**Task directions**
In the stretch of the listing from the line containing "Все проекты разрабатываются" through the line containing "Используемая корейская пленка Marpe samreg", switch "балконах" to "лоджиях" and write out those lines with nothing else altered.

**Records from a dataset**
+++

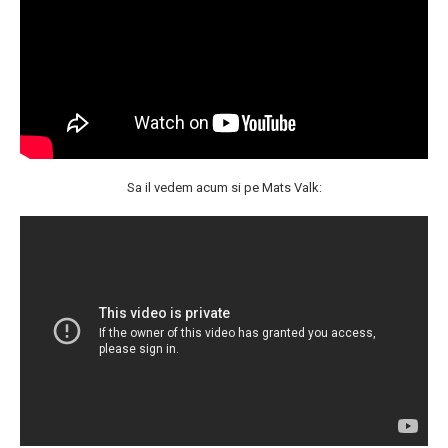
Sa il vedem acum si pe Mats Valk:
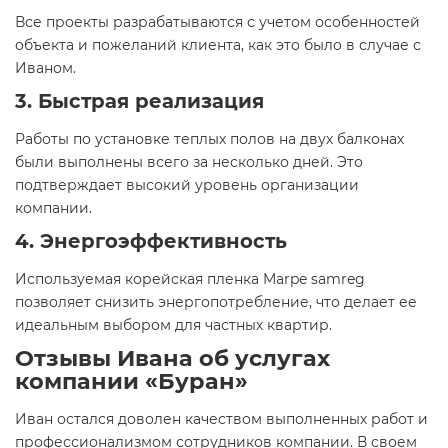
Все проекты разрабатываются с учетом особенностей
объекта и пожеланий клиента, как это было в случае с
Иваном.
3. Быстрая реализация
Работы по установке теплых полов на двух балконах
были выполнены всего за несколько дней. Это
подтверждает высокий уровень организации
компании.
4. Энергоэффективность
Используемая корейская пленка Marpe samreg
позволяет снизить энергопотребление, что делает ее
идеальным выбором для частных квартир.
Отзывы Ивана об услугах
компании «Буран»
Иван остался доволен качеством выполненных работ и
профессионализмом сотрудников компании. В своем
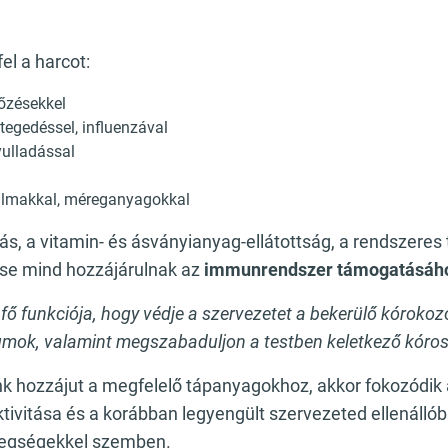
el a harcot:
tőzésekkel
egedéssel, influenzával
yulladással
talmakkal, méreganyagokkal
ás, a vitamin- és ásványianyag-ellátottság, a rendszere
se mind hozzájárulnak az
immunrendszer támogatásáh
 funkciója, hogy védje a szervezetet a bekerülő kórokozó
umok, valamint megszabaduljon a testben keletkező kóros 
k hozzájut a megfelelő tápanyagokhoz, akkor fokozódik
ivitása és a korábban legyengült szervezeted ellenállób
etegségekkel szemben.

+++

**Finished exercise**
Все проекты разрабатываются с учетом особенностей
объекта и пожеланий клиента, как это было в случае с
Иваном.
3. Быстрая реализация
Работы по установке теплых полов на двух лоджиях
были выполнены всего за несколько дней. Это
подтверждает высокий уровень организации
компании.
4. Энергоэффективность
Используемая корейская пленка Marpe samreg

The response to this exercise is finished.